Stored items from a collection:
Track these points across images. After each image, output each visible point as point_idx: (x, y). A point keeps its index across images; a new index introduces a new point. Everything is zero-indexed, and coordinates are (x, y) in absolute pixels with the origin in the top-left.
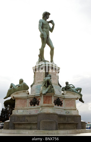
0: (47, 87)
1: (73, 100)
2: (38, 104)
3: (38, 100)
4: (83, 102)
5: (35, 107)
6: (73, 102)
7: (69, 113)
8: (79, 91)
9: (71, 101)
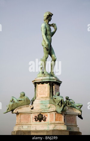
0: (61, 106)
1: (74, 116)
2: (45, 120)
3: (45, 116)
4: (82, 118)
5: (41, 123)
6: (74, 118)
7: (70, 129)
8: (79, 107)
9: (72, 118)
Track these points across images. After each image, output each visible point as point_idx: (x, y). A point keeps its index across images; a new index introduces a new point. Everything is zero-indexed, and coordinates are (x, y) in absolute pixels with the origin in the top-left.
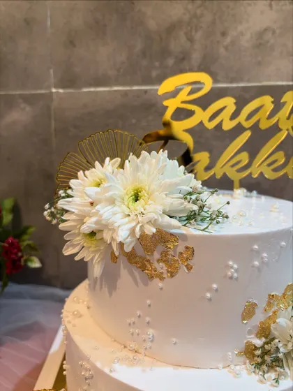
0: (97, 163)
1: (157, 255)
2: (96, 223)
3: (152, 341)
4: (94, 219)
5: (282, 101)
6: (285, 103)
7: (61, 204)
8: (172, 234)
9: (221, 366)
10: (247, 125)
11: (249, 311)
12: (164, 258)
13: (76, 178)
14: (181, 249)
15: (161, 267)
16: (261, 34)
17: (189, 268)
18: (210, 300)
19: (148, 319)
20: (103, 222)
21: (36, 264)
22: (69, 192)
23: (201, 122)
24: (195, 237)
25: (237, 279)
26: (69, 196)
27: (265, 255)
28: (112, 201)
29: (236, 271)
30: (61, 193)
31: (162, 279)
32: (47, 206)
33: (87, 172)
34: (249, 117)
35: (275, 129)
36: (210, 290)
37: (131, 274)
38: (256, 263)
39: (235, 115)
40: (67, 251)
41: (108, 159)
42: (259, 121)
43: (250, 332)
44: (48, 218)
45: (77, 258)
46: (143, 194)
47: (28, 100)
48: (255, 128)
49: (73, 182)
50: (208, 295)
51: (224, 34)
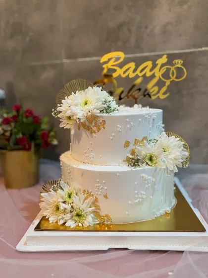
0: (73, 93)
1: (93, 124)
2: (71, 112)
3: (93, 158)
4: (70, 111)
5: (157, 63)
6: (157, 64)
7: (58, 109)
8: (98, 116)
9: (117, 164)
10: (140, 75)
11: (127, 144)
12: (96, 125)
13: (65, 99)
14: (101, 121)
15: (95, 129)
16: (165, 26)
17: (104, 128)
18: (112, 139)
19: (91, 149)
20: (74, 112)
21: (55, 142)
22: (62, 105)
23: (120, 74)
24: (105, 116)
25: (121, 132)
26: (61, 106)
27: (132, 123)
28: (76, 105)
29: (121, 129)
30: (59, 105)
31: (95, 133)
32: (53, 110)
33: (69, 97)
34: (141, 71)
35: (153, 76)
36: (112, 136)
37: (86, 134)
38: (128, 126)
39: (135, 71)
40: (61, 126)
41: (77, 91)
42: (146, 73)
43: (128, 153)
44: (54, 115)
45: (65, 128)
46: (88, 102)
47: (53, 66)
48: (144, 76)
49: (63, 101)
50: (111, 138)
51: (146, 27)
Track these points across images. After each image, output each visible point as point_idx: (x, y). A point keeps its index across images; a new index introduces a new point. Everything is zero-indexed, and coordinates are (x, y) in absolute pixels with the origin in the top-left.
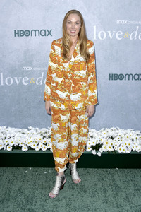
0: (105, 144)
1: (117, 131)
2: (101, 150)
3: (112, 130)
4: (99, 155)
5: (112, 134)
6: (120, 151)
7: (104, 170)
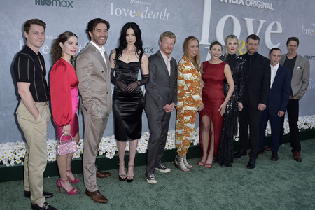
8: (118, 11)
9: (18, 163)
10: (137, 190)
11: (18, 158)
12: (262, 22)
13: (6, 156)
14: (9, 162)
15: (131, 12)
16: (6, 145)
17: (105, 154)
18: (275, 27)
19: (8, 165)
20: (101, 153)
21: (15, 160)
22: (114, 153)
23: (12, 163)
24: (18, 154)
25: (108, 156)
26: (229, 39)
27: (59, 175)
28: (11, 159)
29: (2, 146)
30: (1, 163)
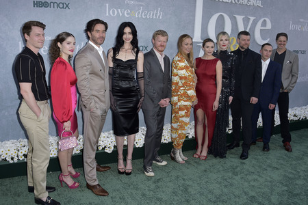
8: (113, 11)
9: (21, 159)
10: (135, 183)
11: (21, 154)
12: (252, 19)
13: (9, 154)
14: (12, 159)
15: (126, 12)
16: (9, 142)
17: (104, 149)
18: (264, 23)
19: (11, 162)
20: (100, 148)
21: (18, 156)
22: (113, 148)
23: (16, 160)
24: (20, 151)
25: (107, 151)
26: (220, 36)
27: (61, 170)
28: (15, 155)
29: (5, 144)
30: (5, 160)
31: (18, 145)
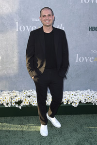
0: (24, 101)
1: (32, 92)
2: (22, 105)
3: (30, 92)
4: (20, 108)
5: (29, 94)
6: (34, 105)
7: (24, 117)
9: (13, 105)
11: (13, 102)
13: (6, 101)
14: (7, 104)
16: (7, 92)
17: (71, 103)
19: (7, 106)
21: (11, 103)
22: (78, 103)
23: (9, 106)
24: (13, 99)
25: (73, 105)
28: (9, 102)
29: (3, 93)
30: (3, 104)
31: (12, 95)
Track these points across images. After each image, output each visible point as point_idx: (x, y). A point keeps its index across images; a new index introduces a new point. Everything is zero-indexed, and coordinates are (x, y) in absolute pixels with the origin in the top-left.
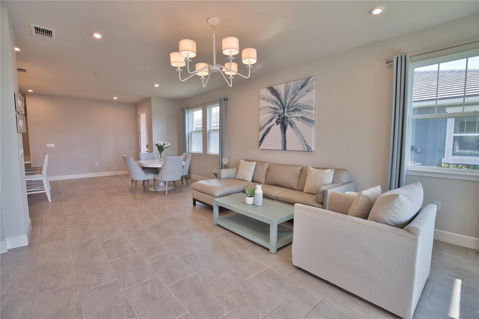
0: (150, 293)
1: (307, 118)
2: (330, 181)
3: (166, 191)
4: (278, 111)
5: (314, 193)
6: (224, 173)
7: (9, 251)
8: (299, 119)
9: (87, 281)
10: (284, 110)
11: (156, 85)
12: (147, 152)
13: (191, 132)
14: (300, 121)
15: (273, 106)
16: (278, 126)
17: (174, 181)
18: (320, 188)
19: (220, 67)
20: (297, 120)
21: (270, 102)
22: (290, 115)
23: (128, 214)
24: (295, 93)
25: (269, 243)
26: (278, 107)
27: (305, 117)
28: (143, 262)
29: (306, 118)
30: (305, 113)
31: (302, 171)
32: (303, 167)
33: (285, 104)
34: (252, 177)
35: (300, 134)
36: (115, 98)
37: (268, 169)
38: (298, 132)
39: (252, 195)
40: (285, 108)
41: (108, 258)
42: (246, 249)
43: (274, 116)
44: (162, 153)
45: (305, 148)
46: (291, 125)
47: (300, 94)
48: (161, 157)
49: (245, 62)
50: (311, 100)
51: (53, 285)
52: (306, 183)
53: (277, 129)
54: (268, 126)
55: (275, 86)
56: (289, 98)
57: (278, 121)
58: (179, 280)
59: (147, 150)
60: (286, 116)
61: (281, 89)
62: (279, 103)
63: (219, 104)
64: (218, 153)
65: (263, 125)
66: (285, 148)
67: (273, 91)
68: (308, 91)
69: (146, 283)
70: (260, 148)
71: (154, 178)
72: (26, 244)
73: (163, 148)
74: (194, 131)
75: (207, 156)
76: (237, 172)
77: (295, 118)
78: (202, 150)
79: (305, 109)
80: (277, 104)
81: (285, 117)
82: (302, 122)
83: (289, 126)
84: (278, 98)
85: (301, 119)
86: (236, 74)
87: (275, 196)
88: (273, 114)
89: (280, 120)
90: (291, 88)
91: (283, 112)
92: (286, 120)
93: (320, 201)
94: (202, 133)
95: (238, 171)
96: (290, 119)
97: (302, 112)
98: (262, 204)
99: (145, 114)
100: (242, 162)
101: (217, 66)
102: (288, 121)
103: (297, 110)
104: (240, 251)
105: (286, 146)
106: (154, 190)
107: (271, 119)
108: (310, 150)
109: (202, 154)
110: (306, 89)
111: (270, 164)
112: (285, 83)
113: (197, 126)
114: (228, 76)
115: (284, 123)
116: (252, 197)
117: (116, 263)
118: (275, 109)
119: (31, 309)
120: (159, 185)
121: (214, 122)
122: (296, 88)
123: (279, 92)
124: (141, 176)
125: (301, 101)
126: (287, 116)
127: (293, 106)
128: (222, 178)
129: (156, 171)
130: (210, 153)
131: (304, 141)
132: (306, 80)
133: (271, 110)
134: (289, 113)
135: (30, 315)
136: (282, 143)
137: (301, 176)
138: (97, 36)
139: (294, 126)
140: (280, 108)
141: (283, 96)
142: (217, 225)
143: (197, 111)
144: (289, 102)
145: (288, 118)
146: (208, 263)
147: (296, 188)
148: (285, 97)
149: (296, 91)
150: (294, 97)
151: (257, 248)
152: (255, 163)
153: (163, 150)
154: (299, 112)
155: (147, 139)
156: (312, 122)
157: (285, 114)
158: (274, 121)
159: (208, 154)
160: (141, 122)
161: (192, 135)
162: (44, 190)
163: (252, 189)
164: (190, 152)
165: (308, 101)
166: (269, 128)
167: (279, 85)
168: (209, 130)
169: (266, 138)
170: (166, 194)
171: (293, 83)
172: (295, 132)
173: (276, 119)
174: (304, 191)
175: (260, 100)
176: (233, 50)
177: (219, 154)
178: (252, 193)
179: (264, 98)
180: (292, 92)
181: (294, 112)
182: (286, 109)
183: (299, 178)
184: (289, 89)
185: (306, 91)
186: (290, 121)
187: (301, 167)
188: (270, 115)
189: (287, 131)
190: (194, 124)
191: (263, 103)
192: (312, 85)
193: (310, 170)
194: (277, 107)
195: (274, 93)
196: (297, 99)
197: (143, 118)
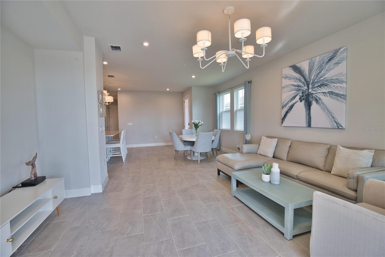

*TASK REQUIREMENTS*:
For this task, write out exactly the lines of the entries above, starting at the line with "21: (36, 264)" and ending at the line with "42: (259, 121)", both included, and no others.

*WRITTEN REPLY*:
21: (36, 264)
22: (69, 192)
23: (201, 122)
24: (195, 237)
25: (237, 279)
26: (69, 196)
27: (265, 255)
28: (112, 201)
29: (236, 271)
30: (61, 193)
31: (162, 279)
32: (47, 206)
33: (87, 172)
34: (249, 117)
35: (275, 129)
36: (210, 290)
37: (131, 274)
38: (256, 263)
39: (235, 115)
40: (67, 251)
41: (108, 159)
42: (259, 121)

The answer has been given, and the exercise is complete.